- _What you should do_: When checking the entries below, count every line with the word "they", then give only that number.

- _Input data_:
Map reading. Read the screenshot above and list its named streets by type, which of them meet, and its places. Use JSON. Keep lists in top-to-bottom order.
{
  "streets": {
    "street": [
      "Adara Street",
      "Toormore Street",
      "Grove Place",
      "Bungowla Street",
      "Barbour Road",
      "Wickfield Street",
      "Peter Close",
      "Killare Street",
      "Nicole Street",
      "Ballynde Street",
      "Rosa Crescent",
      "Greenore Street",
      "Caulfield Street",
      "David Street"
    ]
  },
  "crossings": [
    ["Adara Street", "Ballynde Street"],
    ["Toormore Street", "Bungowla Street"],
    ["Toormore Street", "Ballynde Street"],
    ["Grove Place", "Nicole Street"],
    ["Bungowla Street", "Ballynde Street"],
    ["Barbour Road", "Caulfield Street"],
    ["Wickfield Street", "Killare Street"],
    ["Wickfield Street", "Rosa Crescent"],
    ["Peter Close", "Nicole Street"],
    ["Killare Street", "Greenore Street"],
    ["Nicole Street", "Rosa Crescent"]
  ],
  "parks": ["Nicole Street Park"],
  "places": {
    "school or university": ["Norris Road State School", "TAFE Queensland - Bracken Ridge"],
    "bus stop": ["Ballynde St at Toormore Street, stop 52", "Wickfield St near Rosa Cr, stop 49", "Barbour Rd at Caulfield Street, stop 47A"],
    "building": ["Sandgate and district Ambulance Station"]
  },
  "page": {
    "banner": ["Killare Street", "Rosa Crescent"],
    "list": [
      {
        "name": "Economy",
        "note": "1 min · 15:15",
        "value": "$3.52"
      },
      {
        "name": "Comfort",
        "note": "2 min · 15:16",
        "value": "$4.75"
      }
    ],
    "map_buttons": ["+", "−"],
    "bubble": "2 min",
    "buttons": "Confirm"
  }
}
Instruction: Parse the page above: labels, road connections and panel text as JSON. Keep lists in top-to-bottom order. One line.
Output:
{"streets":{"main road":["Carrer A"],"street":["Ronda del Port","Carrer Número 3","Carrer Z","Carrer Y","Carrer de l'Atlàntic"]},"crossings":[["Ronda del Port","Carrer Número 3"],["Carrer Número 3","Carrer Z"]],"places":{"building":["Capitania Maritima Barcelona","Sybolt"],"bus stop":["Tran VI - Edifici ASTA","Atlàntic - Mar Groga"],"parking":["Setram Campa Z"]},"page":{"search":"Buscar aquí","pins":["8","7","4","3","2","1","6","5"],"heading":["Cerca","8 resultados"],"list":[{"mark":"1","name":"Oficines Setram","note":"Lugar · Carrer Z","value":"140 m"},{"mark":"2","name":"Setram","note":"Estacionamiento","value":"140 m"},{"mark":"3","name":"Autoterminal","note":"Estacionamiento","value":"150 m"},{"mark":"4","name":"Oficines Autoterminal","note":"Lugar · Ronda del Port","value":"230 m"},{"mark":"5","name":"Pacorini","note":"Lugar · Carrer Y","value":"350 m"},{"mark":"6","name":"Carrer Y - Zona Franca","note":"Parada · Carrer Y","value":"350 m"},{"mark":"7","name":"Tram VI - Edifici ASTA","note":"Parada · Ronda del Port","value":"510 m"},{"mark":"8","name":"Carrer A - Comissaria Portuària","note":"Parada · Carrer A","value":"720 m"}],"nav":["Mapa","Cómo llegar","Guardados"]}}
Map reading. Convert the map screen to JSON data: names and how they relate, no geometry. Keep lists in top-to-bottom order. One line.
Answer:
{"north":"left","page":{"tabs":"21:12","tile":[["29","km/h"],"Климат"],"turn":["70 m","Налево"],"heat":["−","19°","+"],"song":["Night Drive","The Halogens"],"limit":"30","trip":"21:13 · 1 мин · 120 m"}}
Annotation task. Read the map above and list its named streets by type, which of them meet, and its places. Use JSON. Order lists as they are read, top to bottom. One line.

- _Output of the exercise_: 2